Julie menuturkan, sekitar 20 persen bayi prematur akan mengalami strasbismus atau kelainan refraksi ketika usia mereka mencapai 3 tahun. Berdasarkan sejumlah kasus, sebaiknya beri perhatian lebih terhadap bayi prematur untuk memperkecil atau menghilangkan kemungkinan kebutaan pada anak.
"Pada bayi prematur, pertumbuhan di daerah retina mata belum sempurna dan harus diamati terus pertumbuhannya. Empat minggu setelah kelahiran harus dilakukan skrining. Pada kondisi derajat 1 hingga 5 dapat diperbaiki. Karena jika terdeteksi pada derajat 4-5 akan sulit disembuhkan. Pada derajat itu, retina mata bisa lepas sehingga terjadilah kebutaan," kata Julie.

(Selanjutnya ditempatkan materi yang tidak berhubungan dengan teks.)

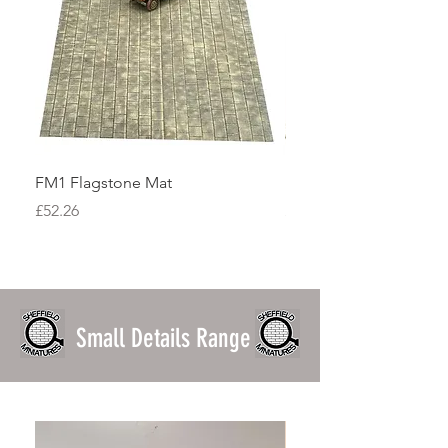
FM1 Flagstone Mat
FM2 Cobblestone Mat
Price
Price
£52.26
£47.40
Small Details Range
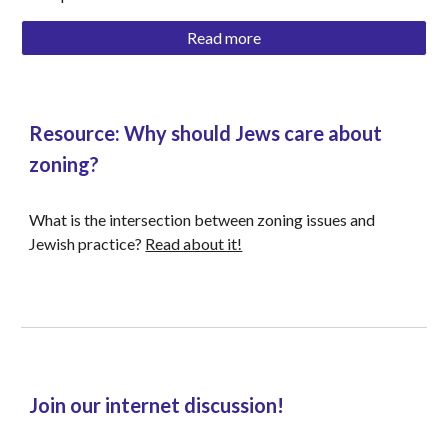
Read more
Resource: Why should Jews care about 
zoning? 
What is the intersection between zoning issues and 
Jewish practice? 
Read about it!
Join our internet discussion!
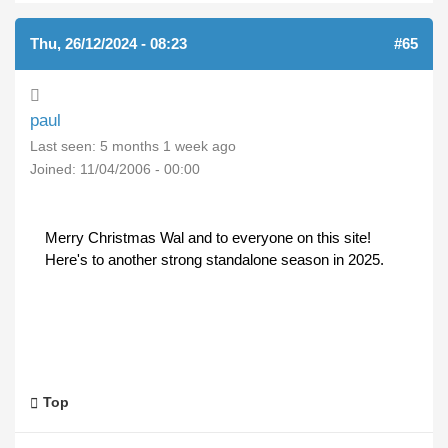
Thu, 26/12/2024 - 08:23
#65
paul
Last seen:
5 months 1 week ago
Joined:
11/04/2006 - 00:00
Merry Christmas Wal and to everyone on this site!
Here's to another strong standalone season in 2025.
Top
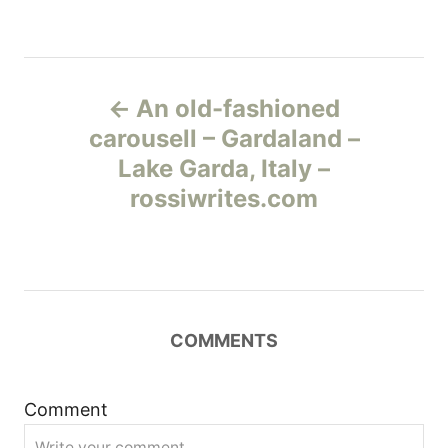
Н
An old-fashioned
а
carousell – Gardaland –
Lake Garda, Italy –
в
rossiwrites.com
и
г
а
COMMENTS
ц
и
Comment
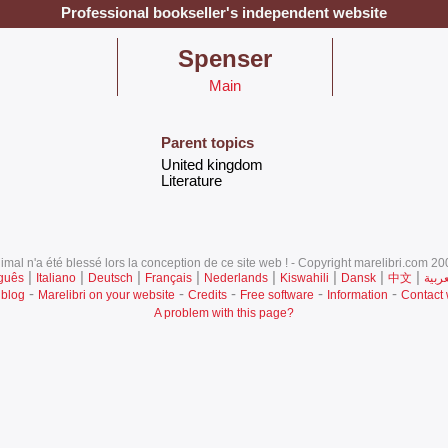
Professional bookseller's independent website
‎Spenser‎
Main
Parent topics
‎United kingdom‎
‎Literature ‎
mal n'a été blessé lors la conception de ce site web ! - Copyright marelibri.com 200
|
|
|
|
|
|
|
|
guês
Italiano
Deutsch
Français
Nederlands
Kiswahili
Dansk
中文
العرب
-
-
-
-
-
 blog
Marelibri on your website
Credits
Free software
Information
Contact
A problem with this page?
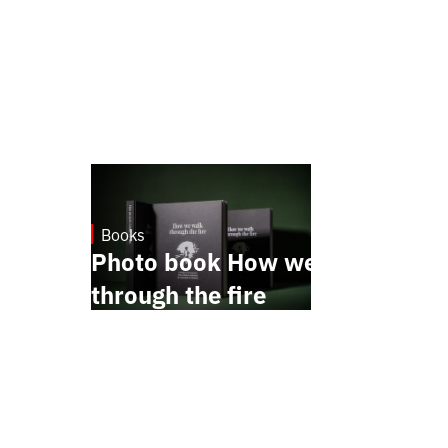
Books
October 17, 2024
Photo book How we walk
through the fire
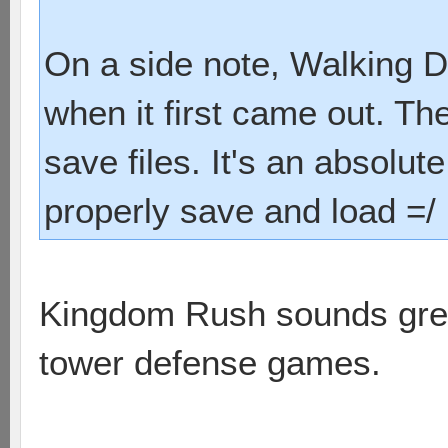
On a side note, Walking D
when it first came out. Th
save files. It's an absolu
properly save and load =/
Kingdom Rush sounds great.
tower defense games.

Kendati begitu, Julie mengatakan, kebutaan dapat diatasi dengan laser atau jika sudah parah, maka dilakukan operasi.
Operasi yang dilakukan adalah tingkat operasi vitrektomi. Tingkat kesembuhan jika dilakukan sejak dini dan tepat waktu, maka hasilnya akan lebih bagus.
Upaya pencegahan, menurut Julie, harus dilakukan melalui kerja sama antaraorangtua dan dokter spesialis, serta pihak terkait lainnya seperti Departemen Kesehatan (Depkes), Pendidik, dan LSM.
"Orangtua yang memiliki anak prematur harus memeriksakan anaknya secara rutin ke dokter. Dua minggu atau satu bulan sekali datang ke dokter untuk mengecek," imbuh Julie yang mengambil spesialis mata pada 2006 di UI ini.
Dengan kesigapan orangtua dan dokter spesialis anak, maka angka kebutaan pada anak dapat ditekan. "ROP merupakan kebutaan yang dapat dicegah asalkan dilakukan pendeteksian sejak awal," pesannya.